Department of Economics, Management and Statistics, University of Milano-Bicocca, 20126 Milano, Italy.
Institute of Statistics & Mathematical Methods in Economics, Vienna University of Technology, 1040 Vienna, Austria.
Bioinformatics. 2021 Nov 5;37(21):3805-3814. doi: 10.1093/bioinformatics/btab572.
High-throughput sequencing technologies generate a huge amount of data, permitting the quantification of microbiome compositions. The obtained data are essentially sparse compositional data vectors, namely vectors of bacterial gene proportions which compose the microbiome. Subsequently, the need for statistical and computational methods that consider the special nature of microbiome data has increased. A critical aspect in microbiome research is to identify microbes associated with a clinical outcome.
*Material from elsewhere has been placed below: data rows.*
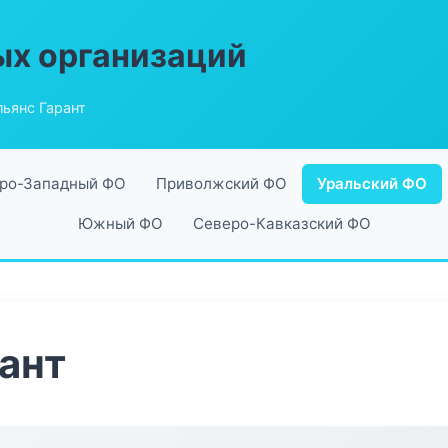
ых организаций
ьянс Гарант
ро-Западный ФО
Приволжский ФО
Уральский ФО
Южный ФО
Северо-Кавказский ФО
ант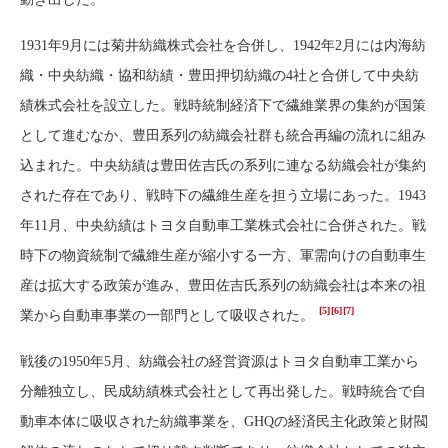
1931年9月には菊井紡織株式会社を合併し、1942年2月には内海紡
織・中央紡織・協和紡績・豊田押切紡織の4社と合併して中央紡
績株式会社を設立した。戦時統制経済下で繊維業界の集約が国策
として進むなか、豊田系列の紡織会社群も統合再編の流れに組み
込まれた。中央紡績は豊田佐吉氏の系列に連なる紡織会社が集約
された存在であり、戦時下の繊維生産を担う立場にあった。1943
年11月、中央紡績はトヨタ自動車工業株式会社に合併された。戦
時下の物資統制で繊維生産が縮小する一方、軍需向けの自動車生
産は拡大する政策が進み、豊田佐吉氏系列の紡織会社は本来の祖
[5]
[6]
[7]
業から自動車事業の一部門として吸収された。
戦後の1950年5月、紡織会社の経営資源はトヨタ自動車工業から
分離独立し、民成紡績株式会社として再出発した。戦時統合で自
動車本体に吸収された紡織事業を、GHQの経済民主化政策と財閥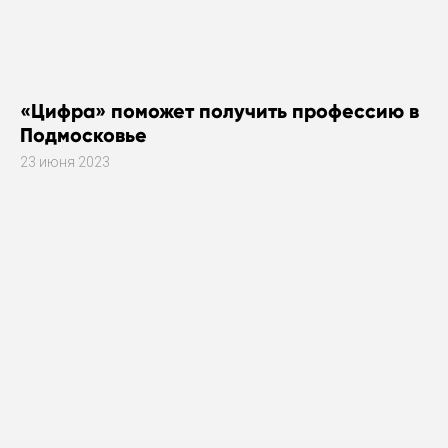
«Цифра» поможет получить профессию в
Подмосковье
23 июня 2023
Another crucial aspect with high-dimensional data is the detection of outlying observations, whose presence affects seriously the prediction accuracy.
In this article, we connect robustness and sparsity in the context of variable selection in regression with compositional covariates with a continuous response. The compositional character of the covariates is taken into account by a linear log-contrast model, and elastic-net regularization achieves sparsity in the regression coefficient estimates. Robustness is obtained by performing trimming in the objective function of the estimator. A reweighting step increases the efficiency of the estimator, and it also allows for diagnostics in terms of outlier identification. The numerical performance of the proposed method is evaluated via simulation studies, and its usefulness is illustrated by an application to a microbiome study with the aim to predict caffeine intake based on the human gut microbiome composition.
The R-package 'RobZS' can be downloaded at https://github.com/giannamonti/RobZS.
Supplementary data are available at Bioinformatics online.
高通量测序技术产生了大量的数据,允许对微生物组组成进行定量。所获得的数据本质上是稀疏的组成数据向量,即构成微生物组的细菌基因比例的向量。随后,需要考虑微生物组数据特殊性质的统计和计算方法。微生物组研究的一个关键方面是识别与临床结果相关的微生物。高维数据的另一个关键方面是检测异常观测值,其存在严重影响预测准确性。
在本文中,我们将回归中与具有连续响应的组成协变量的变量选择相关的稳健性和稀疏性联系起来。协变量的组成性质通过线性对数对比模型来考虑,弹性网络正则化实现了回归系数估计的稀疏性。稳健性是通过在估计量的目标函数中进行修剪来获得的。重新加权步骤提高了估计量的效率,并且还允许进行异常值识别方面的诊断。通过模拟研究评估了所提出方法的数值性能,并通过将其应用于微生物组研究来预测咖啡因摄入量的目的,说明了其在人类肠道微生物组组成方面的有用性。
可以在 https://github.com/giannamonti/RobZS 上下载 R 包“RobZS”。
补充数据可在生物信息学在线获得。